_Instructions to follow:_
Find every line below with the word "when" in it, and copy each one.

[Stored data entries]
-----
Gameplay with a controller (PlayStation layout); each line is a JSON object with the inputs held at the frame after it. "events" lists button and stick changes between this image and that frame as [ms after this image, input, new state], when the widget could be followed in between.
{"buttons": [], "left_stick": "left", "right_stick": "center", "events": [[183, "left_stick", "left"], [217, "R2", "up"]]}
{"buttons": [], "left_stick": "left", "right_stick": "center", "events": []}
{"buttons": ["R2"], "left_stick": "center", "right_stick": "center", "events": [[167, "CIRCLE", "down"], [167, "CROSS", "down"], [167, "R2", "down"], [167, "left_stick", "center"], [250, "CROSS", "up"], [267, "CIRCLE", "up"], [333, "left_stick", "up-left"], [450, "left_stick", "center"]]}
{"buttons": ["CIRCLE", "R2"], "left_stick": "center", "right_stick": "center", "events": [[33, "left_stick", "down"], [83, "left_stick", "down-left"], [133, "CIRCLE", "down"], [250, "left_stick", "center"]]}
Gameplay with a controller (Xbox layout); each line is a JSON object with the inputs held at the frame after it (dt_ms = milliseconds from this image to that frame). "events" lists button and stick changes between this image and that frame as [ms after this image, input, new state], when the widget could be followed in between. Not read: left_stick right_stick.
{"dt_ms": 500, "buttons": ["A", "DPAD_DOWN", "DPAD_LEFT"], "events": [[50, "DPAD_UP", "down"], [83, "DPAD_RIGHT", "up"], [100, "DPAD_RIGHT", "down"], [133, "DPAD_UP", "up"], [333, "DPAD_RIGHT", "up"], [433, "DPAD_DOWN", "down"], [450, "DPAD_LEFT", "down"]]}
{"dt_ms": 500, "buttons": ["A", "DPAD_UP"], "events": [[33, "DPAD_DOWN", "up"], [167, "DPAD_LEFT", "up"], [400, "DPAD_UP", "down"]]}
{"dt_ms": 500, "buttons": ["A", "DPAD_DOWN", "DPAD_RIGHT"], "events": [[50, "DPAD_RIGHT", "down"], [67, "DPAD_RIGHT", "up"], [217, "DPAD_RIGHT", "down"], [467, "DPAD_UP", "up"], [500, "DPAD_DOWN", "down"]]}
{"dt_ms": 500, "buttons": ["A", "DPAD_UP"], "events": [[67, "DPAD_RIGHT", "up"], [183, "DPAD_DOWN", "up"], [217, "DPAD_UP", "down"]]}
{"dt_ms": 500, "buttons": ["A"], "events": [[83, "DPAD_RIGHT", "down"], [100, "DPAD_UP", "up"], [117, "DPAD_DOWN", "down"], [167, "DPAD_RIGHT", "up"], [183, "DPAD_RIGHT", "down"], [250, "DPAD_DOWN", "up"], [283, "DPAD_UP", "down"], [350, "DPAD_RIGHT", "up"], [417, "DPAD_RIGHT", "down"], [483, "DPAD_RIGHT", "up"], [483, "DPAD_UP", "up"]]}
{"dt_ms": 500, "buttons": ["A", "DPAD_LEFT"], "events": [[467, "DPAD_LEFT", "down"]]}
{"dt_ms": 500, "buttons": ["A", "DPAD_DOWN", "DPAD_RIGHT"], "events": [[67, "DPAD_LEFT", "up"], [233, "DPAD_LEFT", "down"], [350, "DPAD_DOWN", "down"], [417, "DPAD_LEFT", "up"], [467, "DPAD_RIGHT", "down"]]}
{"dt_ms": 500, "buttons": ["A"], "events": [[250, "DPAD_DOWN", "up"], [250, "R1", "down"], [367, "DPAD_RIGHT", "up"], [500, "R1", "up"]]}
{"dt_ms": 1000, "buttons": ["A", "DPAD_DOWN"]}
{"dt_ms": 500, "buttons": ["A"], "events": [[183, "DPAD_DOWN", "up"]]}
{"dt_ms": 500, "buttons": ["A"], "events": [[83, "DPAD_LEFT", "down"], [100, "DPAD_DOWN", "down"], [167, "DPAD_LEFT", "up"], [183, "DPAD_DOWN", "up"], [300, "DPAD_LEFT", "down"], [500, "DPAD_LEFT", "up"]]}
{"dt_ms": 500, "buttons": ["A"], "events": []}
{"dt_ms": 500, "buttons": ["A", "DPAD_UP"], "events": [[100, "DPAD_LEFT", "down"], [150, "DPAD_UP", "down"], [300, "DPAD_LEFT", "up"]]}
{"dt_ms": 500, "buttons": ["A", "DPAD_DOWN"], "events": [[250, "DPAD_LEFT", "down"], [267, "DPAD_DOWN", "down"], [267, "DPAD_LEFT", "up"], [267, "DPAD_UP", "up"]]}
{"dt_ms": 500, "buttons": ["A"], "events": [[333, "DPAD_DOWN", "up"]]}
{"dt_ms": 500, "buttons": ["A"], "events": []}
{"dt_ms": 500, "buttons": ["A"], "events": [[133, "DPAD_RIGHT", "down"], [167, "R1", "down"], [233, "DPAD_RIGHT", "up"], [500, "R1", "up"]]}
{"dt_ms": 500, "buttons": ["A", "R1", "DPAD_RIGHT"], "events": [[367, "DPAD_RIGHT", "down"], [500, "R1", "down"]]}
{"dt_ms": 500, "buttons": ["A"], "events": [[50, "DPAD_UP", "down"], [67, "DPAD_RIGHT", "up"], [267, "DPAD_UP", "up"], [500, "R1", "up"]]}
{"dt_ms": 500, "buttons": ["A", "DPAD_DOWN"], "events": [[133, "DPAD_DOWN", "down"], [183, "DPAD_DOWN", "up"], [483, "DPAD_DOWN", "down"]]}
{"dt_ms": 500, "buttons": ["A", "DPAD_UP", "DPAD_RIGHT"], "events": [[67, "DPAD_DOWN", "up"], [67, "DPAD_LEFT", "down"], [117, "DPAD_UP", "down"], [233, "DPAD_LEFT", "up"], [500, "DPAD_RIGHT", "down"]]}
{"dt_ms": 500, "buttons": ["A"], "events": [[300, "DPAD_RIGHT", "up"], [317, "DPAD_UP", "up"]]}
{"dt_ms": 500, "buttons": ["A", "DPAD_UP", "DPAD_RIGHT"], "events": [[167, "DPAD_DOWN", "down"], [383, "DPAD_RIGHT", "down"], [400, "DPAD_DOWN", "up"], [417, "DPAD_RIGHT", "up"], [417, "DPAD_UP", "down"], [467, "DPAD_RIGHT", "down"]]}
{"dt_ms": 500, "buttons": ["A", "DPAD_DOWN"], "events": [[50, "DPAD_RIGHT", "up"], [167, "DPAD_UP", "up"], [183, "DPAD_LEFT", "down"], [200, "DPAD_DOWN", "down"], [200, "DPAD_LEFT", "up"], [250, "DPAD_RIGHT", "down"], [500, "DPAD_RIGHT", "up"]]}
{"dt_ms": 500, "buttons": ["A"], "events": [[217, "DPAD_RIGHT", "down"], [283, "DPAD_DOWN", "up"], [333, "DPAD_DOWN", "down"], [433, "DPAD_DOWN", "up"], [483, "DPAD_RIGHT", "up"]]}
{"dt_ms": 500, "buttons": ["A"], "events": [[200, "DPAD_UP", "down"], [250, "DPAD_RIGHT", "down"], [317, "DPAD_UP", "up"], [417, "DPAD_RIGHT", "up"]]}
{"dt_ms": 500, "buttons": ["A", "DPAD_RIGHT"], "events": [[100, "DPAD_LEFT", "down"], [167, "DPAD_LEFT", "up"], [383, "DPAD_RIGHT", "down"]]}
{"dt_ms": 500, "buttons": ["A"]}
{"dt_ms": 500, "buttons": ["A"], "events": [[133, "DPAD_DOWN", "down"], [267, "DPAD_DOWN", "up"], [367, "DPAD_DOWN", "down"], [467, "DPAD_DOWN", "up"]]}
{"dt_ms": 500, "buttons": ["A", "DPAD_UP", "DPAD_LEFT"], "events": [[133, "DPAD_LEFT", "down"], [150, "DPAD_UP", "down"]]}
-----
_Task answer:_
Gameplay with a controller (PlayStation layout); each line is a JSON object with the inputs held at the frame after it. "events" lists button and stick changes between this image and that frame as [ms after this image, input, new state], when the widget could be followed in between.
Gameplay with a controller (Xbox layout); each line is a JSON object with the inputs held at the frame after it (dt_ms = milliseconds from this image to that frame). "events" lists button and stick changes between this image and that frame as [ms after this image, input, new state], when the widget could be followed in between. Not read: left_stick right_stick.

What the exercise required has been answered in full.